The structural cost shows up in two places. The stated expense ratio is 0.84%, but because AMLP is organized as a C-corporation, it accrues federal and state income taxes at the fund level on partnership distributions, creating a drag that historically widens the gap between AMLP’s price return and its underlying index. The trade-off is the highest distribution in the group. Over the past year, the fund returned about 15% on a total-return basis, with a beta of 0.48 relative to the broader market, indicating price swings have been muted compared with the S&P 500.
The shorthand: AMLP is the income vehicle for investors who want the biggest check and accept that tax friction inside the fund eats some of the long-run upside.
MLPX: The Tax-Efficient Hybrid
This alternative solves the C-corp tax drag by structuring itself as a regulated investment company. To qualify, the fund keeps direct MLP exposure under 25% and fills the remainder with midstream corporations, meaning there is no fund-level tax on the bulk of its portfolio. Top holdings are led by Williams Companies at 9.4%, TC Energy at 8.9%, Enbridge at 8.3%, Kinder Morgan at 8.2%, and Cheniere Energy at 6.4%, with Canadian operators accounting for roughly a quarter of the total book.

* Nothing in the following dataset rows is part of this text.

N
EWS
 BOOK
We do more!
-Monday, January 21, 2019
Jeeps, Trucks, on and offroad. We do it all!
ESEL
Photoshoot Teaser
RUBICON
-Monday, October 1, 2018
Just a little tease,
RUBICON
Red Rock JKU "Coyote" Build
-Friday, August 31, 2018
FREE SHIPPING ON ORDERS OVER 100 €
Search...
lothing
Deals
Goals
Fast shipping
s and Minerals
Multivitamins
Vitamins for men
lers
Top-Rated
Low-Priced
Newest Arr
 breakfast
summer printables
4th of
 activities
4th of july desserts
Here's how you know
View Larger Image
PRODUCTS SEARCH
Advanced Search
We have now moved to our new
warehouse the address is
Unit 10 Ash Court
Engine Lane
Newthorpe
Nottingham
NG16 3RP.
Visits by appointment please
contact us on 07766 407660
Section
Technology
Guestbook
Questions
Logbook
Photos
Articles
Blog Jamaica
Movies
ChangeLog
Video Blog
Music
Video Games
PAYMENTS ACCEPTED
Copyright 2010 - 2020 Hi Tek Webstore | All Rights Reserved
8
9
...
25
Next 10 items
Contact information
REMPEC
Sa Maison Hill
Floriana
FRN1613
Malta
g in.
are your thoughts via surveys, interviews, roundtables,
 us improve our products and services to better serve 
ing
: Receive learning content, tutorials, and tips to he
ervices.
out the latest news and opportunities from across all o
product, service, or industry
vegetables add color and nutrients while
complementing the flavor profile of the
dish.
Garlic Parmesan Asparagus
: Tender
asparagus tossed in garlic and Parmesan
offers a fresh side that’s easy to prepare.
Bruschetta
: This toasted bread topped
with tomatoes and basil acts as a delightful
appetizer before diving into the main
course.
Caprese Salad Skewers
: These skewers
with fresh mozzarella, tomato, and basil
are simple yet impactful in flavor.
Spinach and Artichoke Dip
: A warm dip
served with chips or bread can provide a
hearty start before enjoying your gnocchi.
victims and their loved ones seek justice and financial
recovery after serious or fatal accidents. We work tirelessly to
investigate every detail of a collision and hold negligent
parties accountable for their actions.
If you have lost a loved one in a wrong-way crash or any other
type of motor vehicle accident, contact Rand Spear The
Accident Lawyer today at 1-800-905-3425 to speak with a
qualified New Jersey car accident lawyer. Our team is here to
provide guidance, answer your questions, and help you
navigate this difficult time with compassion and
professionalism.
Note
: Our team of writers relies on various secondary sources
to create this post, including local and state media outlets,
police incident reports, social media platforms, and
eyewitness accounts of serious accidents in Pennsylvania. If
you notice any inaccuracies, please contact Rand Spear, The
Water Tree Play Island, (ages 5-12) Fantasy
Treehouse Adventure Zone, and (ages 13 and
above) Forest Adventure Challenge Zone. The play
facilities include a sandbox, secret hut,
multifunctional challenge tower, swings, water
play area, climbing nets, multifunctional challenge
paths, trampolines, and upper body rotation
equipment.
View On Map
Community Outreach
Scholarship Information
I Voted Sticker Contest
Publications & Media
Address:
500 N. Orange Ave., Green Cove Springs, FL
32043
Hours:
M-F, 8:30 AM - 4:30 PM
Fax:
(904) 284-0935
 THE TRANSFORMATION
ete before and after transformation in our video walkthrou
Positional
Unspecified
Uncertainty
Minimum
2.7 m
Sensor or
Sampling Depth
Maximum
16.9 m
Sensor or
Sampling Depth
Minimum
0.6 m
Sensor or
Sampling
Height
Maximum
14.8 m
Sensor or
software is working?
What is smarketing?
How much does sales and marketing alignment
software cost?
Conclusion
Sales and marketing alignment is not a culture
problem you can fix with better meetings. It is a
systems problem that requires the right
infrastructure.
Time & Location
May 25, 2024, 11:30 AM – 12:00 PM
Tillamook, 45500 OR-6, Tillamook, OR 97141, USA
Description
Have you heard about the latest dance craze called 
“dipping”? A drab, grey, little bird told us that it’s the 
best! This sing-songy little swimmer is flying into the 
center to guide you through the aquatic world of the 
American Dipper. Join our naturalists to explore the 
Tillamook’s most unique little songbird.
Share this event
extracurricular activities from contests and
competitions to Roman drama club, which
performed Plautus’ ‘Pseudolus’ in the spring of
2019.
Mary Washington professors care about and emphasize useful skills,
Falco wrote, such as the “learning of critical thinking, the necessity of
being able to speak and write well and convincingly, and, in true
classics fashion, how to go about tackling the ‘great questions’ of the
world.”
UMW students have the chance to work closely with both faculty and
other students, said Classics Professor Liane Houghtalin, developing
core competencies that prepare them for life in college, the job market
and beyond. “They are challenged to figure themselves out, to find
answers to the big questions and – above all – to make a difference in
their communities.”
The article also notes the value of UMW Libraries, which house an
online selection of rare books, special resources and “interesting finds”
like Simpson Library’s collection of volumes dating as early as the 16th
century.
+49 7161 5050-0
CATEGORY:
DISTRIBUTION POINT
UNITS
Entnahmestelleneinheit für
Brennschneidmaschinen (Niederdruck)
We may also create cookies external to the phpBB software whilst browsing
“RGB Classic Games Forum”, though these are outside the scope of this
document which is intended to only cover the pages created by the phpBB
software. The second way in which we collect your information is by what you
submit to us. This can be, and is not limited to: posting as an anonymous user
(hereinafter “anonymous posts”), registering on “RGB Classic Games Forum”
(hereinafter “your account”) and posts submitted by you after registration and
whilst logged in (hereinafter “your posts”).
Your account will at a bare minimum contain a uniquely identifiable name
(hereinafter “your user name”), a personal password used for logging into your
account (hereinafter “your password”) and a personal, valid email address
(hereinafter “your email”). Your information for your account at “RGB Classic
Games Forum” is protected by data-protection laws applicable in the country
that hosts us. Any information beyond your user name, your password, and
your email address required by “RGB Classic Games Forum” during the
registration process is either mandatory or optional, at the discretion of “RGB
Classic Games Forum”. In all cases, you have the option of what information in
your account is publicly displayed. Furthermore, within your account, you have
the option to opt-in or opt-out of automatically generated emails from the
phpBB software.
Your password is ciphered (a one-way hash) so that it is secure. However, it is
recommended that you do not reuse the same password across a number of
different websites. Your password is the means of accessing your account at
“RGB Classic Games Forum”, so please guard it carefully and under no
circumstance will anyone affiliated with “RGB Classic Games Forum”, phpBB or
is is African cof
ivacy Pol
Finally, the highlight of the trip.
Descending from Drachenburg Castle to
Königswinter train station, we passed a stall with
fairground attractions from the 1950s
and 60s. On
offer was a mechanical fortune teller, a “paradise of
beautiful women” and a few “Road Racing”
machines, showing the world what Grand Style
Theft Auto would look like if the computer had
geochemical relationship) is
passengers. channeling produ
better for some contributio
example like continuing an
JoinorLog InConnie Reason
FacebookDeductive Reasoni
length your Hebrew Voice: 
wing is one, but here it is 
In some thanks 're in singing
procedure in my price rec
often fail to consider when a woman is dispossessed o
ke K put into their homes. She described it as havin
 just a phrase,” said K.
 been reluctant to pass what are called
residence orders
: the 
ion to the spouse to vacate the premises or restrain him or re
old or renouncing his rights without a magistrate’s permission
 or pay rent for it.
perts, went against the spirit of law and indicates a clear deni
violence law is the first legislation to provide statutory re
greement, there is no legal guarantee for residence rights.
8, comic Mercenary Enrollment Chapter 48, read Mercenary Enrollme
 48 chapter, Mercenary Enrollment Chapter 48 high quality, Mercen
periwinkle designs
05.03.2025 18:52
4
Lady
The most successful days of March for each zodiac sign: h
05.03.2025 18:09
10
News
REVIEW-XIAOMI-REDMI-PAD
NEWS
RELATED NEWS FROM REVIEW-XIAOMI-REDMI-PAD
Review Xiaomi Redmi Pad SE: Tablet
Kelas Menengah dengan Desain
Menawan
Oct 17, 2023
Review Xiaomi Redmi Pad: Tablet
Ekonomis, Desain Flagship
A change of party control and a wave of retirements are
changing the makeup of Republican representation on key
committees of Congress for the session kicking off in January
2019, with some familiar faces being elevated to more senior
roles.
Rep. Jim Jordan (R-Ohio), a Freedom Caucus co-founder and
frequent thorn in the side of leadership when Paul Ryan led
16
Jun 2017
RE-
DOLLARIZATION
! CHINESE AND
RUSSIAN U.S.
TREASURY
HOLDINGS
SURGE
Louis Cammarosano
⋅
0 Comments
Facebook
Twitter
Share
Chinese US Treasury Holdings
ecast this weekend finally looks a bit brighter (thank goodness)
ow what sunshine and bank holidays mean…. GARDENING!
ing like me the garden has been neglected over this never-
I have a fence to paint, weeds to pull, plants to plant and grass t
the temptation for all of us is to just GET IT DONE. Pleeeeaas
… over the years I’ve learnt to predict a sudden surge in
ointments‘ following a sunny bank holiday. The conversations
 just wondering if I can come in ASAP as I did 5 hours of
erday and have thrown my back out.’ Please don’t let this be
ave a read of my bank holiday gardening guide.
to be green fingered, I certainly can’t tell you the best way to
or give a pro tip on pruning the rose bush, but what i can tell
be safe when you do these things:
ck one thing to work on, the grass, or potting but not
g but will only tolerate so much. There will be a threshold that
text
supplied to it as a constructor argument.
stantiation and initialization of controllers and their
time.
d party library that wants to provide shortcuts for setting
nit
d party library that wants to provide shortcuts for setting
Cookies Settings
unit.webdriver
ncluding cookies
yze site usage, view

Assets run about $3.5 billion across 31 positions at an expense ratio of 0.45%. The distribution yield is lower than AMLP at roughly 4.1%, but the absence of fund-level taxes has historically translated into stronger total returns. Year to date, MLPX is up 25%, and the one-year total return runs 24%, both ahead of AMLP.
The trade-off is the yield gap. Investors who need current income will find MLPX comes up short of the roughly 7% yield that AMLP delivers. The structural offset is that MLPX has historically compounded capital at a faster rate, so the fund tends to win on a multi-year horizon while losing on current income.
ENFR: The Diversified Middle Ground
This final option is the least obvious pick of the three and earns a spot on this list for a specific reason. It holds 29 positions across the U.S. and Canadian midstream, including corporate-converted former MLPs such as ONEOK, Kinder Morgan, and Targa Resources that other funds simply cannot own. That conversion wave, which pulled several giants out of the partnership format over the past decade, significantly narrowed the investable universe of pure MLPs. This fund captures those businesses that are left without forcing investors to give up the underlying income profile.
The fund carries the lowest expense ratio of the three at 0.35%, distributes around 4.0%, and has returned roughly 25% over the past year. Beta sits at 0.58, slightly higher than AMLP but still below the broad market. The catch is scale. Net assets are about $472 million, a fraction of AMLP and MLPX, which can mean wider bid-ask spreads for larger trades.
This fund functions as the broad midstream index of the trio, utilizing the same regulated investment company tax treatment as its peer but offering a distinctly different sleeve of holdings.
Picking Between the Three
The decision sorts cleanly by what the investor needs most. For a retiree who prioritizes current income and is willing to accept tracking drag in exchange for a yield approaching double that of the 10-year Treasury, AMLP fits the bill. For an investor with a longer horizon focused on total return rather than distribution size, MLPX has historically compounded at a faster rate under the RIC structure. For exposure to the broadest midstream universe, including the corporate names that no longer fit in a pure MLP index, ENFR covers more ground.
None of the three issues is a K-1, which removes the $200 to $500 annual accounting expense that direct partnership ownership often carries. A pairing of AMLP for yield and MLPX for total return covers most income mandates, while a three-way split spreads structural risk across the C-corp, RIC, and diversified midstream approaches.